● **Textauszug**:
--------------------------------------------------

Menschen haben "ursprüngliche" Lebensräume schon vor Jahrtausenden verändert

Keine unberührten Landschaften mehr
Urwald
Selbst vermeintlich ursprüngliche Urwälder sind es oft nicht. (Foto: Fotolia/quickshooting)
Wenn es um den Schutz von Landschaften geht, steht das Argument der “Ursprünglichkeit” oft weit vorne. Es gilt, Urwälder, Steppen und andere naturbelassene Lebensräume zu erhalten. Doch jetzt belegen Forscher, dass auch diese Landschaften längst das Ergebnis menschlicher Einflüsse sind.

Wie viele wirklich ursprüngliche Landschaften gibt es noch auf der Erde und vor allem bei uns in den Industrieländern? Sind Urwaldreste in Polen und Frankreich, Haine aus immergrünen Eichen in der Levante oder Reste von Grasland in den USA wirklich Relikte einer unberührten Natur? Genau das haben Nicole Boivin von der University of Oxford und ihre Kollegen nun anhand von archäologischen Funden, Fossilien und Genanalysen untersucht.

--------------------------------------------------

● **Bereitgestellte Angaben**:

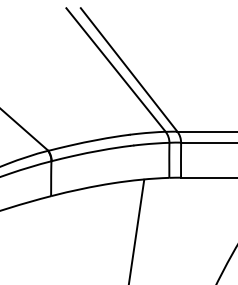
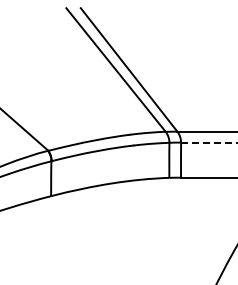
line at (209, 142): solid -> dashed
line at (136, 230): present -> none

--------------------------------------------------

● **Aufgaben**:
1 > An welcher Universität arbeitet Nicole Boivin laut dem Text über ursprüngliche Landschaften?
2 > Gib im Text über ursprüngliche Landschaften alles von „Keine unberührten Landschaften“ bis hinunter zu „und Genanalysen untersucht.“ wieder und tausche dabei „Forscher“ gegen „Wissenschaftler“.

● **Lösungen**:
1 > An der University of Oxford.

2 >
Keine unberührten Landschaften mehr
Urwald
Selbst vermeintlich ursprüngliche Urwälder sind es oft nicht. (Foto: Fotolia/quickshooting)
Wenn es um den Schutz von Landschaften geht, steht das Argument der “Ursprünglichkeit” oft weit vorne. Es gilt, Urwälder, Steppen und andere naturbelassene Lebensräume zu erhalten. Doch jetzt belegen Wissenschaftler, dass auch diese Landschaften längst das Ergebnis menschlicher Einflüsse sind.

Wie viele wirklich ursprüngliche Landschaften gibt es noch auf der Erde und vor allem bei uns in den Industrieländern? Sind Urwaldreste in Polen und Frankreich, Haine aus immergrünen Eichen in der Levante oder Reste von Grasland in den USA wirklich Relikte einer unberührten Natur? Genau das haben Nicole Boivin von der University of Oxford und ihre Kollegen nun anhand von archäologischen Funden, Fossilien und Genanalysen untersucht.